### Exercise instructions
Every record below, from first to last, should be copied exactly; leave the pictures out.

Code change snippets:

....

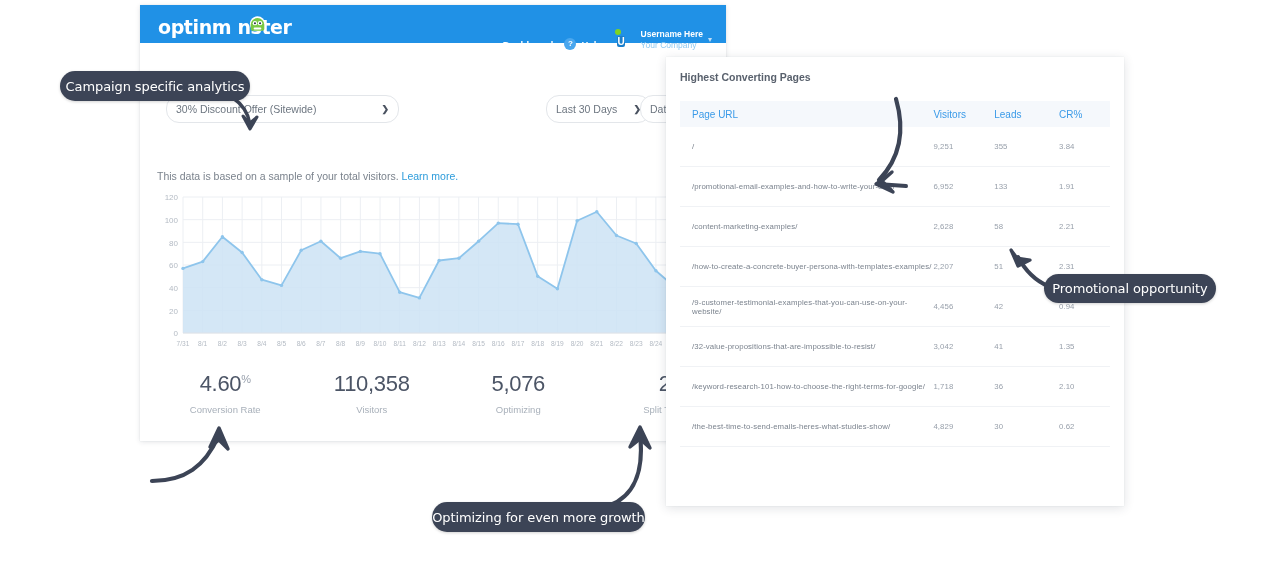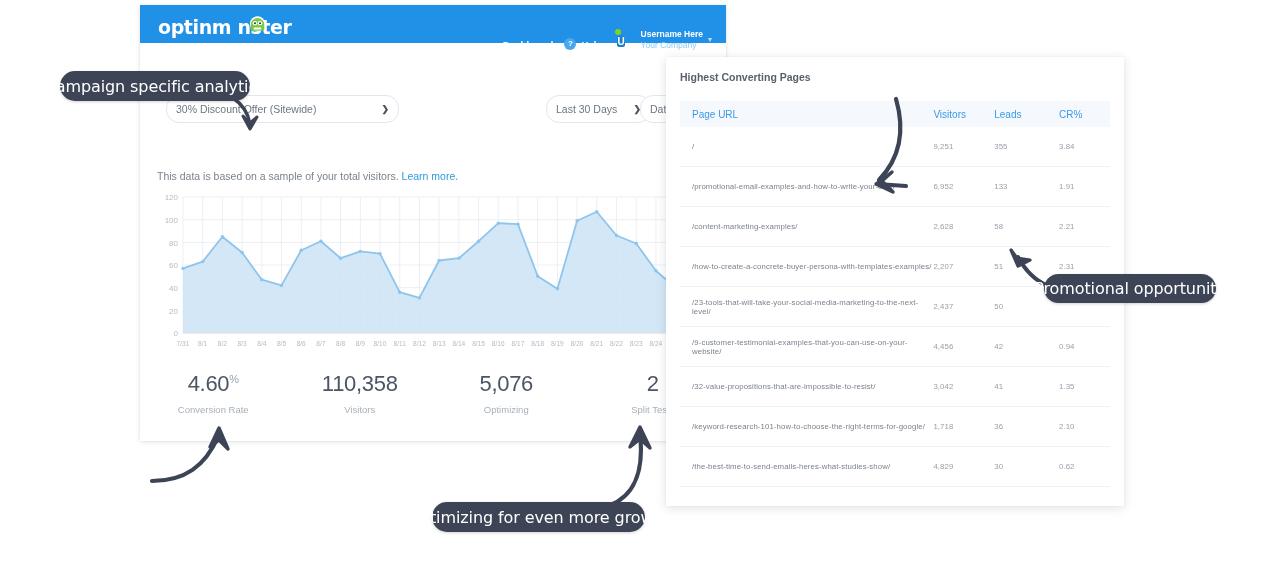--- a/index.html
+++ b/index.html
@@ -108,7 +108,7 @@
   .bubble{
     position:absolute;background:#3c4456;color:#ffffff;border-radius:20px;
     font-family:"DejaVu Sans", sans-serif;
-    font-size:16px;display:flex;align-items:center;justify-content:center;
+    font-size:13px;display:flex;align-items:center;justify-content:center;
     letter-spacing:-.1px;white-space:nowrap;
     box-shadow:0 1px 3px rgba(0,0,0,.18);
   }

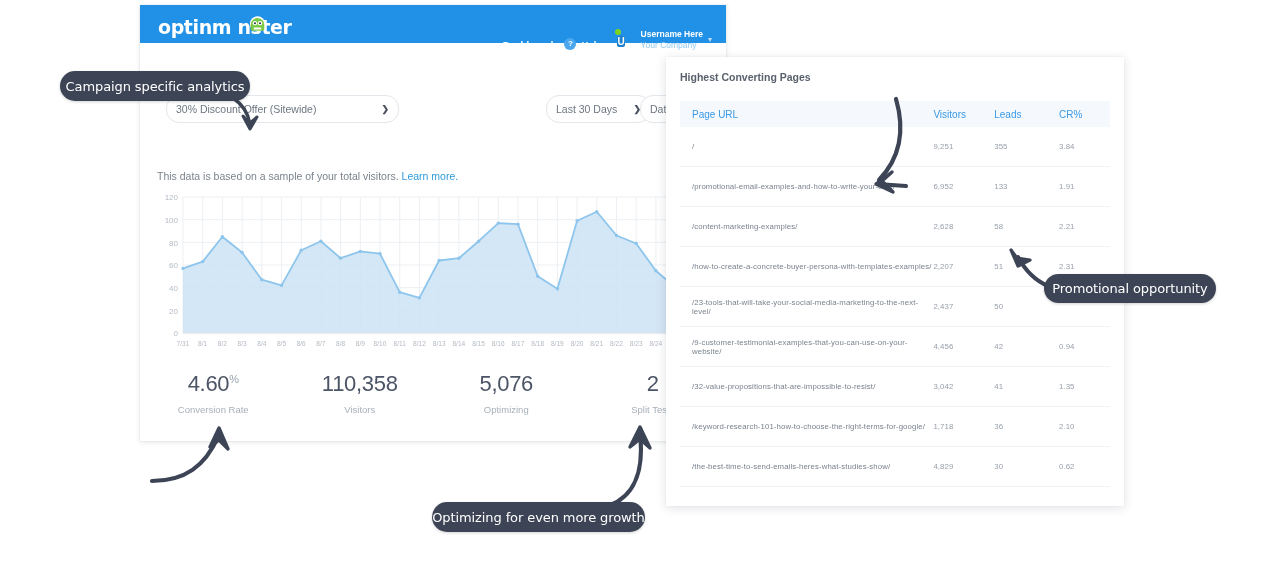--- a/index.html
+++ b/index.html
@@ -338,12 +338,6 @@
             <div class="c-cr">2.31</div>
           </div>
           <div class="trow">
-            <div class="c-url">/23-tools-that-will-take-your-social-media-marketing-to-the-next-level/</div>
-            <div class="c-vis">2,437</div>
-            <div class="c-lead">50</div>
-            <div class="c-cr"></div>
-          </div>
-          <div class="trow">
             <div class="c-url">/9-customer-testimonial-examples-that-you-can-use-on-your-website/</div>
             <div class="c-vis">4,456</div>
             <div class="c-lead">42</div>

....

### Answer
--- a/index.html
+++ b/index.html
@@ -108,7 +108,7 @@
   .bubble{
     position:absolute;background:#3c4456;color:#ffffff;border-radius:20px;
     font-family:"DejaVu Sans", sans-serif;
-    font-size:16px;display:flex;align-items:center;justify-content:center;
+    font-size:13px;display:flex;align-items:center;justify-content:center;
     letter-spacing:-.1px;white-space:nowrap;
     box-shadow:0 1px 3px rgba(0,0,0,.18);
   }

--- a/index.html
+++ b/index.html
@@ -338,12 +338,6 @@
             <div class="c-cr">2.31</div>
           </div>
           <div class="trow">
-            <div class="c-url">/23-tools-that-will-take-your-social-media-marketing-to-the-next-level/</div>
-            <div class="c-vis">2,437</div>
-            <div class="c-lead">50</div>
-            <div class="c-cr"></div>
-          </div>
-          <div class="trow">
             <div class="c-url">/9-customer-testimonial-examples-that-you-can-use-on-your-website/</div>
             <div class="c-vis">4,456</div>
             <div class="c-lead">42</div>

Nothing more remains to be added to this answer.